Kendall’s W, also known as Kendall’s coefficient of concordance, is a measure of agreement among multiple raters or observers who are rating multiple items or subjects. It is a statistical measure that quantifies the degree to which multiple raters agree on the rankings of a set of items or subjects.

Kendall’s W ranges from 0 to 1, where 0 indicates no agreement among the raters, and 1 indicates perfect agreement among the raters. Kendall’s W is calculated based on the differences between the observed rankings and the average rankings of each item or subject.

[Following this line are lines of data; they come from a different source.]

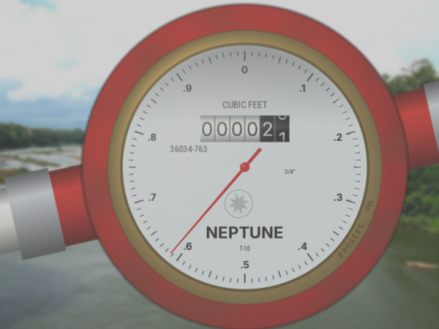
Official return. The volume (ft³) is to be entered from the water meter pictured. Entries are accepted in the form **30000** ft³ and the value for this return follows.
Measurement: **20.61** ft³
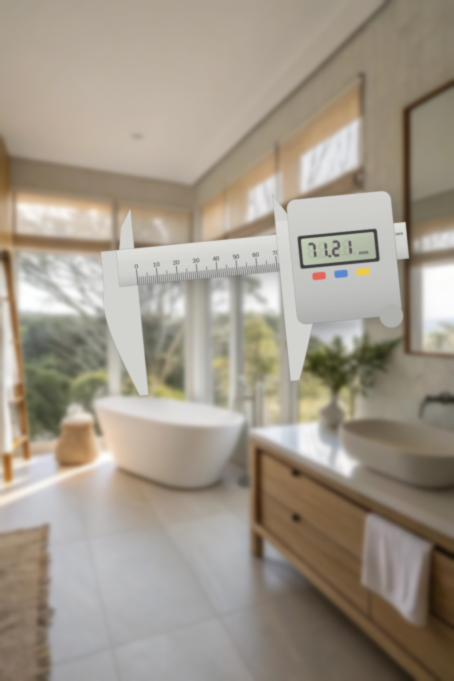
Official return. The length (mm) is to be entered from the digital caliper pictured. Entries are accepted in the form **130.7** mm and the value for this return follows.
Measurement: **71.21** mm
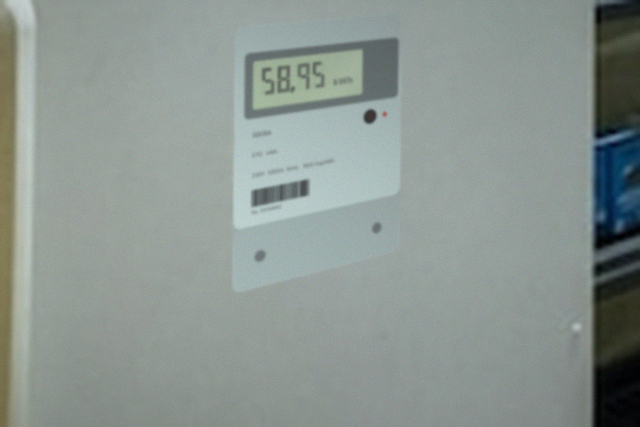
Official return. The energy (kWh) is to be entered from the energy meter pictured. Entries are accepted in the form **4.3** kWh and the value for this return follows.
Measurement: **58.95** kWh
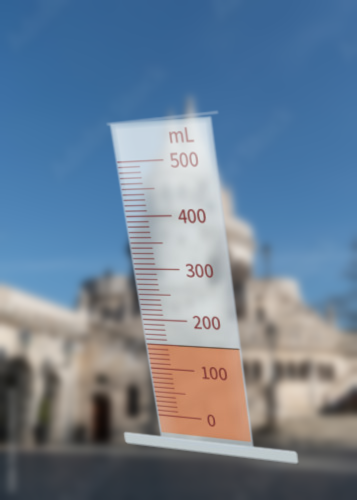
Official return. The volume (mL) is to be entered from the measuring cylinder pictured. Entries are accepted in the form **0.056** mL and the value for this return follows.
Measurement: **150** mL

Kendall’s W is a useful measure when dealing with ordinal data or rankings. It can be used to assess the reliability or consistency of ratings among multiple raters or observers. A high value of Kendall’s W indicates that there is a high level of agreement among the raters, while a low value of Kendall’s W suggests poor agreement among the raters.

Example of when and how to use Kendall’s W

Let’s say you and your friends are trying to rank your favorite pizza toppings, and you each have different opinions. You all write down your top five favorite toppings, and then compare your rankings.

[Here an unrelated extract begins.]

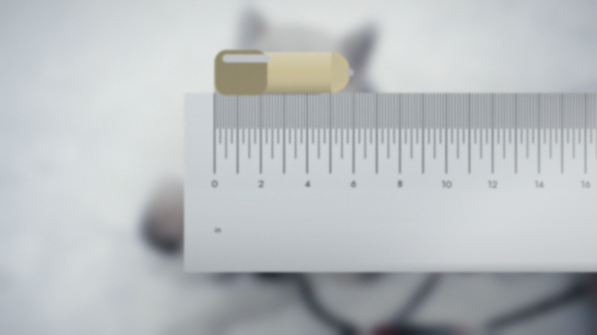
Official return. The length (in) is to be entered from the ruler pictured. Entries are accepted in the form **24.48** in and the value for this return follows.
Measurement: **6** in
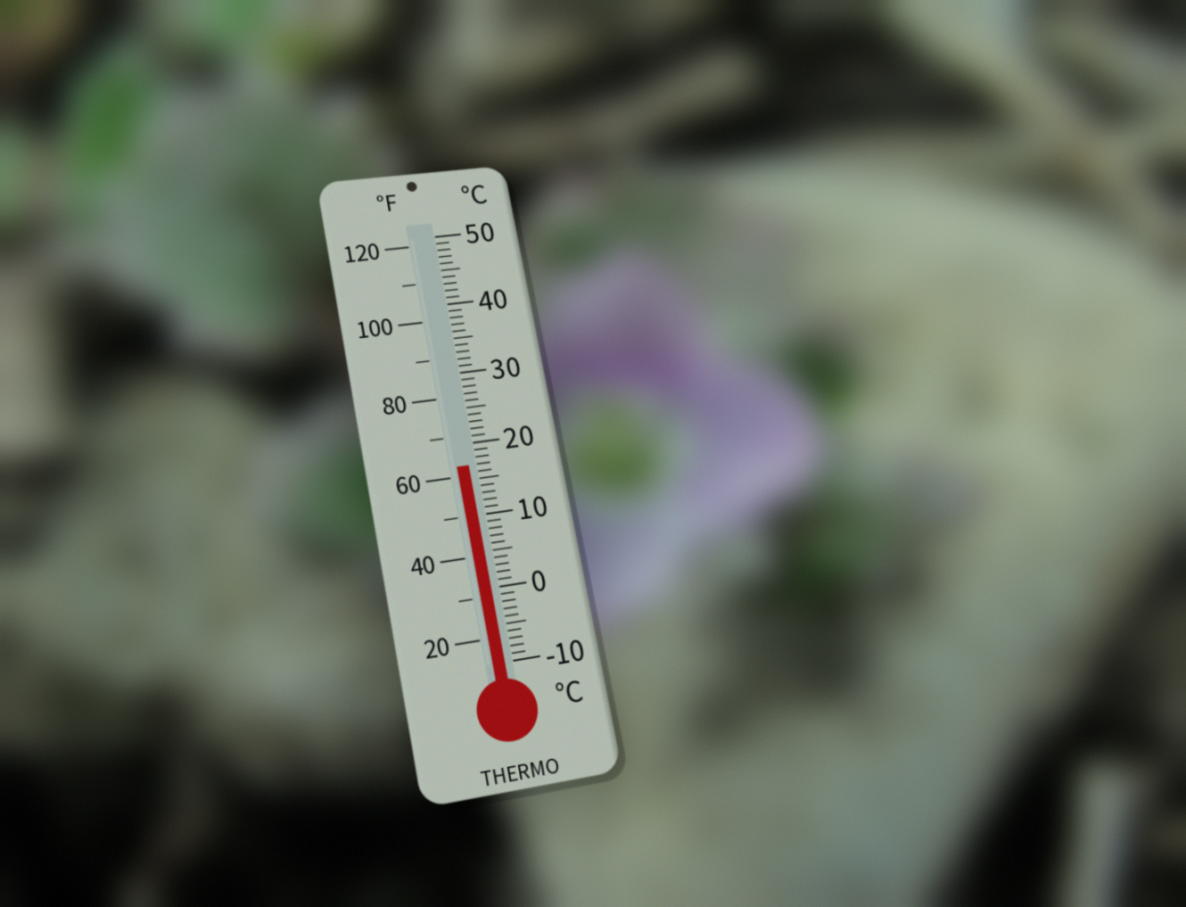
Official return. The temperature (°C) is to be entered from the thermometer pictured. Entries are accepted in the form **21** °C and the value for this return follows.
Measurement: **17** °C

After some discussion, you realize that you all have different opinions on what makes a great pizza. Some of you prefer classic toppings like pepperoni and cheese, while others prefer more exotic toppings like pineapple and bacon.

The data you collected should look something like this:

  1st Topping 2nd Topping 3rd Topping 4th Topping 5th Topping
Me Pepperoni Mushrooms Onions Sausage Olives
Friend 1 Ham Bell Pepper Tomato Pepperoni Pineapple
Friend 2 Pepperoni Onions Olives Mushrooms Chicken
Friend 3 Mushrooms Onions Ham Pineapple Artichoke
Friend 3 Sausage Bell Pepper Artichoke Bacon Ham

You decide to calculate Kendall’s W to see how much agreement there is among your group. The value turns out to be 0.2, which means that there is very little agreement among your group.

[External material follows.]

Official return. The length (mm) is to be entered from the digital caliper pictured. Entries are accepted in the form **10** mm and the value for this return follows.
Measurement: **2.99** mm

A heatmap is a good way to visualize Kendall’s W. A heatmap shows the pairwise agreement among the raters. Each cell in the heatmap represents the agreement between two raters, and the color of the cell can be used to indicate the level of agreement (e.g., green for high agreement, red for low agreement). This can help to identify any patterns or clusters of raters who tend to agree with each other.